Strengths include the large, heterogeneous sample, minimal exclusions, and rigorous quasi-experimental design. Limitations encompass potential unmeasured confounding and residual selection bias due to factors influencing treatment assignment such as patient motivation and provider channeling preferences, a 1-year time horizon focused on a payer perspective, lack of direct clinical outcome measures in administrative claims data, and absence of comparison with therapist-delivered CBT. Such a direct comparison may be potentially impractical given limited provider availability,^14,16 relative to the large number who received digital CBT-I (>10 000). This study evaluated those who likely received medications only for treatment of their insomnia; this is in line with standard care practice, where the vast majority of patients treated (>90%) receive medications for their sleep.¹⁵

The validity of a difference-in-differences design is reliant on the parallel trends assumption that digital CBT-I participants and controls would have experienced similar cost trajectories in the absence of the intervention. This assumption is fundamentally unknowable. However, our exact matching procedure on baseline characteristics supports the plausibility of parallel trends, as well-matched comparison groups typically satisfy this assumption.²⁸ Due to the pre-post design, however, we were unable to formally test the parallel trends assumption statistically, the quality of our matching strengthens confidence in the comparability of our treatment and control groups. Consequently, we present cost savings in associative terms, relative to matched controls receiving standard care, rather than as definitive causal effects.
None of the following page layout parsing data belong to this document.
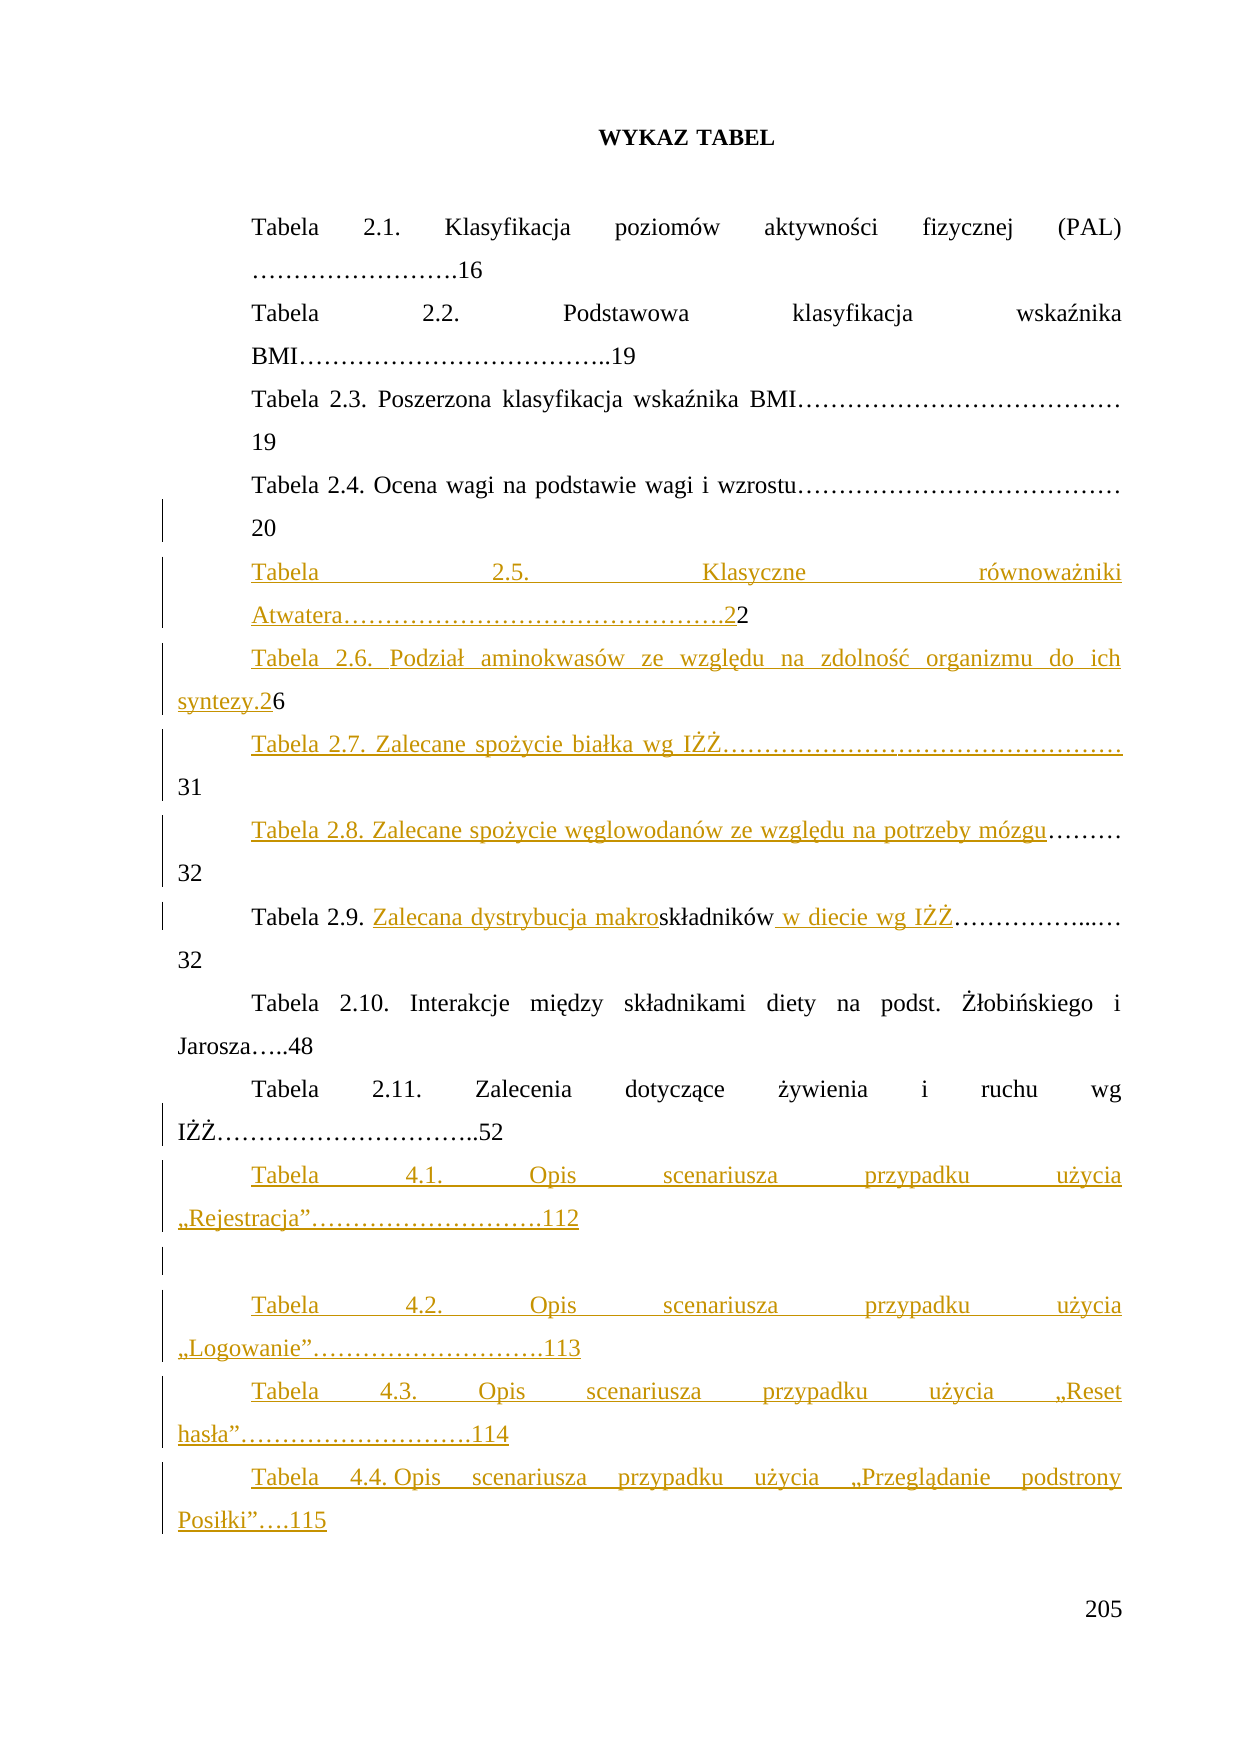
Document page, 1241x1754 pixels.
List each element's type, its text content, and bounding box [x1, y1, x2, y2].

text 6 [177, 643, 1122, 715]
text ………32 [177, 815, 1122, 887]
text Tabela 2.3. Poszerzona klasyfikacja wskaźnika BMI…………………………………19 [251, 384, 1122, 456]
text Tabela 2.4. Ocena wagi na podstawie wagi i wzrostu…………………………………20 [251, 470, 1122, 542]
text 2 [251, 583, 1122, 628]
text Tabela 2.10. Interakcje między składnikami diety na podst. Żłobińskiego i Jarosza…..48 [177, 988, 1122, 1060]
text Tabela 2.2. Podstawowa klasyfikacja wskaźnika BMI………………………………..19 [251, 298, 1122, 370]
subtitle wykaz tabel [177, 118, 1122, 152]
text Tabela 2.9. składników……………...…32 [177, 902, 1122, 973]
text Tabela 2.1. Klasyfikacja poziomów aktywności fizycznej (PAL)…………………….16 [251, 212, 1122, 283]
text 2 [251, 557, 1122, 582]
text Tabela 2.11. Zalecenia dotyczące żywienia i ruchu wg IŻŻ…………………………..52 [177, 1074, 1122, 1146]
text 31 [177, 729, 1122, 801]
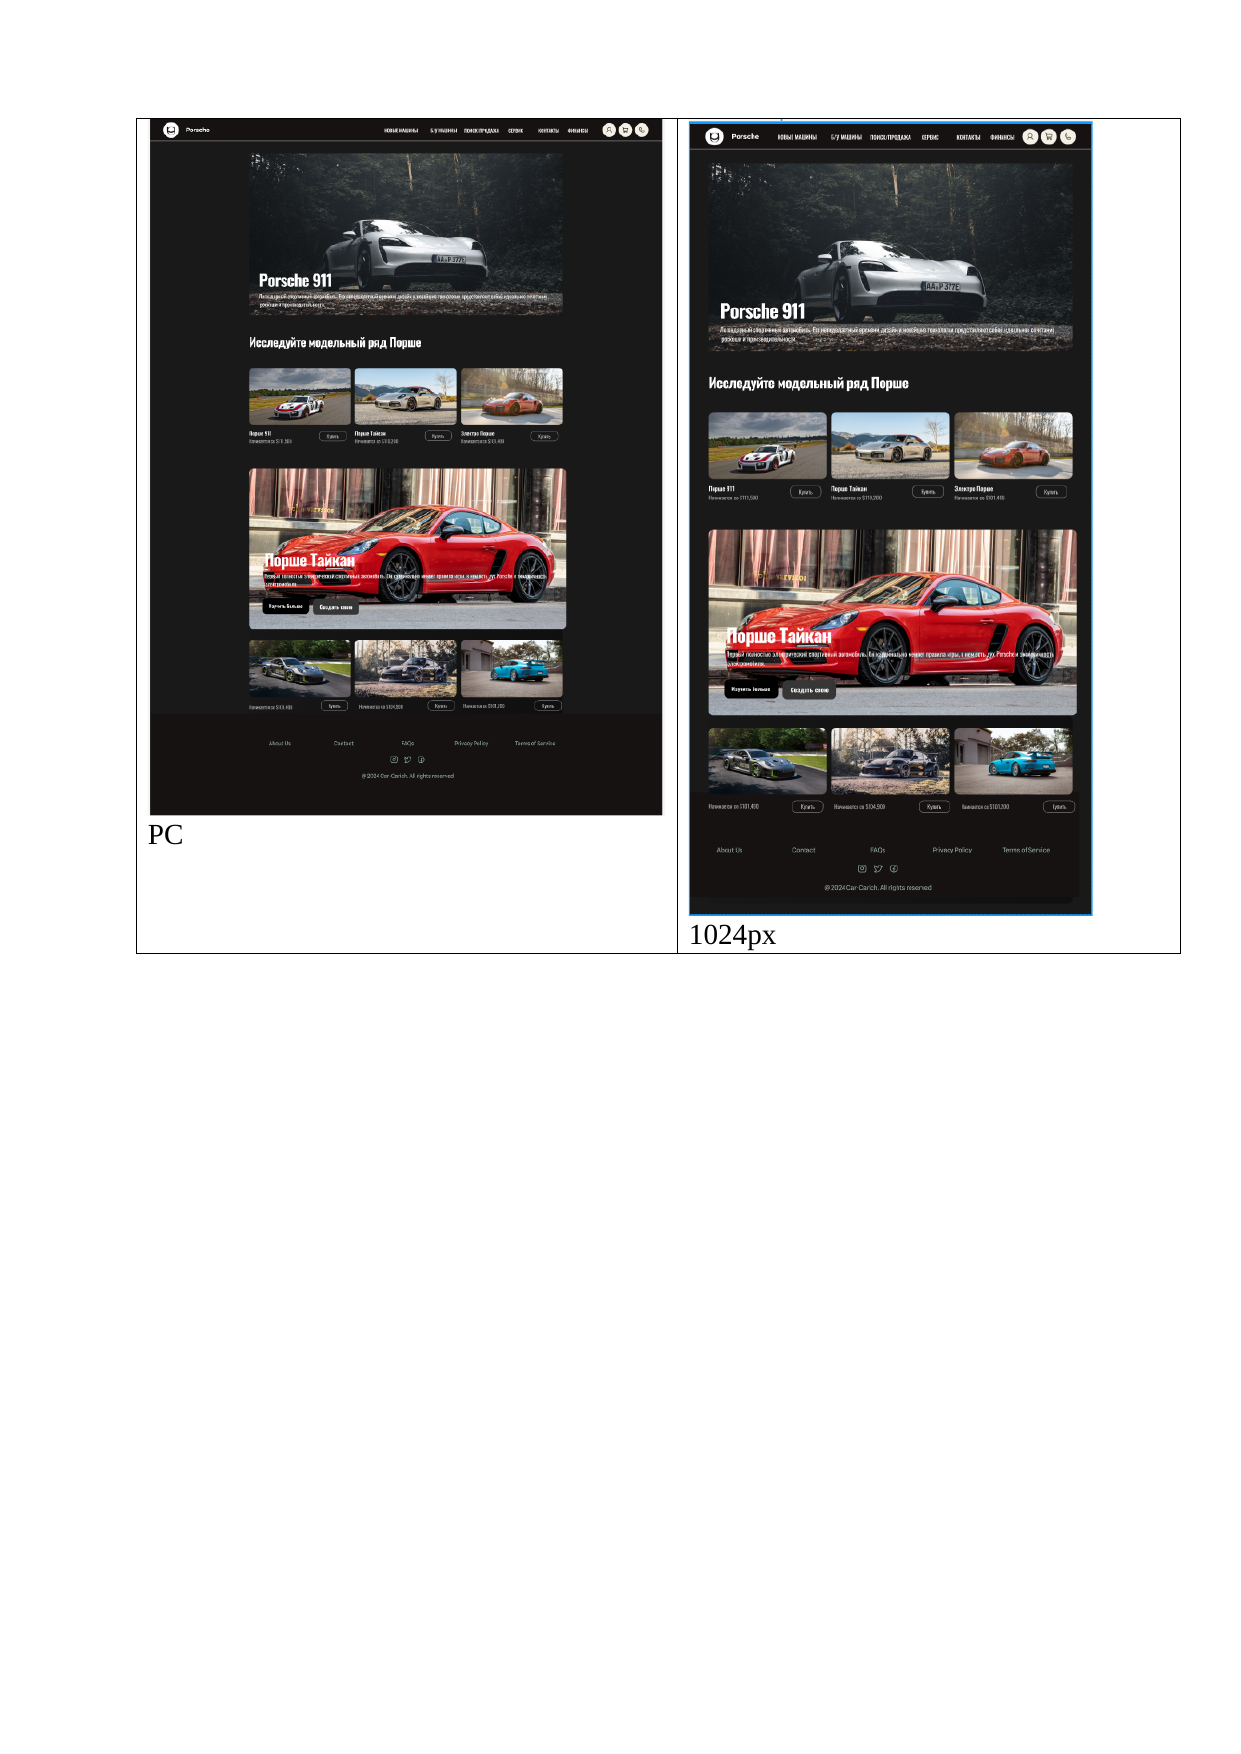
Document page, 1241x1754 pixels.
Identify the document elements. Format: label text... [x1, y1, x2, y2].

picture [688, 119, 1093, 916]
table_header PC [137, 119, 677, 953]
table_header 1024px [678, 119, 1180, 953]
picture [147, 119, 666, 816]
Future studies should assess multi-year cost trajectories, to better understand how costs may change over time, integrate patient-reported outcomes found within chart data, and evaluate digital CBT-I impact in subgroups (eg, high insomnia severity, comorbidity, older adults), and insomnia subtypes. Integrated health economic analyses combining direct healthcare costs, clinical severity (Charlson Comorbidity Index) and workplace productivity, may help better capture both payer and employer perspectives simultaneously using novel data linkage techniques.

CONCLUSIONS

Implementation of digital CBT-I reduced first-year total healthcare costs by $2083 per patient (42% reduction) compared with standard of care insomnia pharmacotherapy, driven by a 46% reduction in pharmacy expenditures and downward trends across medical services. As insomnia prevalence and medication costs rise, digital CBT-I provides a scalable, guideline-concordant treatment that aligns clinical benefits with economic efficiency. These results support payer adoption of SleepioRx to mitigate the high clinical and financial burden of insomnia.

Note

SleepioRx is a digital therapeutic intended for the treatment of chronic insomnia/insomnia disorder as an adjunct to usual care in patients aged 18 and older. SleepioRx is a prescription device delivering Cognitive Behavioral Therapy for Insomnia (CBT-I) and can be made available on the order of a licensed healthcare provider. Patients should read the instructions for use for full information.

Disclosures

This work was supported by Big Health Inc., the company that develops and commercializes SleepioRx.

Funding

This research was supported by Big Health Inc., which played a role in the study design, provided access to data for matching purposes, contributed to data interpretation, and drafted the manuscript for publication. However, the analysis of claims data was conducted independently by the Office of Health Economics (OHE), London. All statistical analyses were performed by OHE. The decision to submit the manuscript for publication was made jointly by Big Health and OHE.